Ayrıca, süper güçler stratejik öneme sahip olan Ortadoğu’da Türkiye gibi laik ilkelere dayalı, seküler bir toplum istemiyorlardı.
KARŞIDEVRİM
Sosyolojik bir gerçek şudur ki; her devrim bir karşıdevrim sürecini yaratır.
Karşıdevrimin kaynakları zaten I. ve II. Meclis’te varlığını ortaya koyuyordu. Saltanatın ve hilafetin kaldırılışının ardından Cumhuriyetin ilanı karşıdevrimcilerin harekete geçmesini tetiklemişti.
Atatürk 1925’te şöyle diyor:
“Biz büyük bir devrim yaptık. Ülkeyi bir çağdan alıp yeni bir çağa götürdük. Birçok eski kurumları yıktık. Bunların binlerce yandaşı vardır. Fırsat beklediklerini unutmamak gerekir.”

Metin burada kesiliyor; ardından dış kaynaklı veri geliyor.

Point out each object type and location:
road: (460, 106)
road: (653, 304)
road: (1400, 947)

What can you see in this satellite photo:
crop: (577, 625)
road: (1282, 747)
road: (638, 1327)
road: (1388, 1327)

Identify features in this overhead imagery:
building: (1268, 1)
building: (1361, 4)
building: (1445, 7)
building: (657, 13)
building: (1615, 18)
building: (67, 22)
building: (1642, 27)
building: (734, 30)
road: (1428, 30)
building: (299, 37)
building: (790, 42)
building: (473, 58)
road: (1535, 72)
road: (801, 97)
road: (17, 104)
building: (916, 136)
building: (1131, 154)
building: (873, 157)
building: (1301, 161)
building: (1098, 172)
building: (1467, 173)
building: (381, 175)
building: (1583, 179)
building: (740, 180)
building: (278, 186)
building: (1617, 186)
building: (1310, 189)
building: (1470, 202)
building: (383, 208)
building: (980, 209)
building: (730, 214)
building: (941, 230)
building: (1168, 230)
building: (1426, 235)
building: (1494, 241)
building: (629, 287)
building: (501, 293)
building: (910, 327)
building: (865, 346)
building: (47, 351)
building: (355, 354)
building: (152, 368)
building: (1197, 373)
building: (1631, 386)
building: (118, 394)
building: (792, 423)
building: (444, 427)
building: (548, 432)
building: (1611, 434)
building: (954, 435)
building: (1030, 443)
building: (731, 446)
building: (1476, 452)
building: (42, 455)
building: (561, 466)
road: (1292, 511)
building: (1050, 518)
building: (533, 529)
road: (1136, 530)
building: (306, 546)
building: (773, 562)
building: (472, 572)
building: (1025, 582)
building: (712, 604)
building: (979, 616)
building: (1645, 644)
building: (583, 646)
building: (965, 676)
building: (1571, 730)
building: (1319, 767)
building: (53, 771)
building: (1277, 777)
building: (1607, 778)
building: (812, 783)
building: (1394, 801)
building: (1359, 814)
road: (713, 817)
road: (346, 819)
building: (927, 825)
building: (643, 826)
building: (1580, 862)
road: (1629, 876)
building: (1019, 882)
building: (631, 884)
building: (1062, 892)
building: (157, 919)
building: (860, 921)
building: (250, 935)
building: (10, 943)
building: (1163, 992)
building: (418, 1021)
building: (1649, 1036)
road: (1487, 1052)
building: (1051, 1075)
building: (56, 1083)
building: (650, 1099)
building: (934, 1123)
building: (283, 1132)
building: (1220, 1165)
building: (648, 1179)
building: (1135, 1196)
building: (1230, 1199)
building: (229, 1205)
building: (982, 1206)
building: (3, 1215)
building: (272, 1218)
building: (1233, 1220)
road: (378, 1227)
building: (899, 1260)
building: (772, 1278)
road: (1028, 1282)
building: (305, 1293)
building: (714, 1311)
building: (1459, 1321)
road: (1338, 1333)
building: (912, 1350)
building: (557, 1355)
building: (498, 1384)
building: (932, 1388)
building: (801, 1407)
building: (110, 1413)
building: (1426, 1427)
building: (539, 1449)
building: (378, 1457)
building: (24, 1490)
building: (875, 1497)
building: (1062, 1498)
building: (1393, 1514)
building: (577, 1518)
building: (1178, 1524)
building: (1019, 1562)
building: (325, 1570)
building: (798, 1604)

Atatürk Cumhuriyetine ve Aydınlanma Devrimlerine karşı hareketler çok partili sisteme geçildikten sonra giderek güçlendi.
DP’nin, 1950’de seçimi kazanınca kurduğu ilk hükümetin başbakanı Menderes, programında devrimleri halkın kabul ettiği ve etmediği devrimler diye ikiye ayırmıştı. DP iktidarında Köy Enstitüleri kapatılmış, Halkevlerinin kapısına kilit vurulmuştu. Demokratik sistem içinde yaşadığımız 75 yıldır halifeciler, tarikatlar, yeni Osmanlıcılar demokratik haklardan yararlanarak örgütleniyorlar ve güçleniyorlar. Gazetemizin başyazısında belirtilen FETÖ hareketi bu konuda en çarpıcı örnektir.
SÜPER GÜÇLER
Süper güçler, Ortadoğu’da Türkiye gibi laik bir devletin varlığını, demokratik haklara inanmış bir toplumun gelişmesini istemiyorlar. Bu nedenle yeni Osmanlıcılık hareketini destekliyorlar.
Bu emperyal istemler ve süper güçlerin oluşturduğu projelere karşı, Türk toplumu her şeye rağmen cumhuriyet rejimini ve Atatürk ilkelerini benimsediğini gösteriyor.
Başyazıda da belirtildiği gibi Türk gençliği ve Türk halkı, Atatürk Cumhuriyetini ve laik devrimleri koruyacaktır. Hukuka bağlı evrensel demokrasiye sahip çıkacaktır.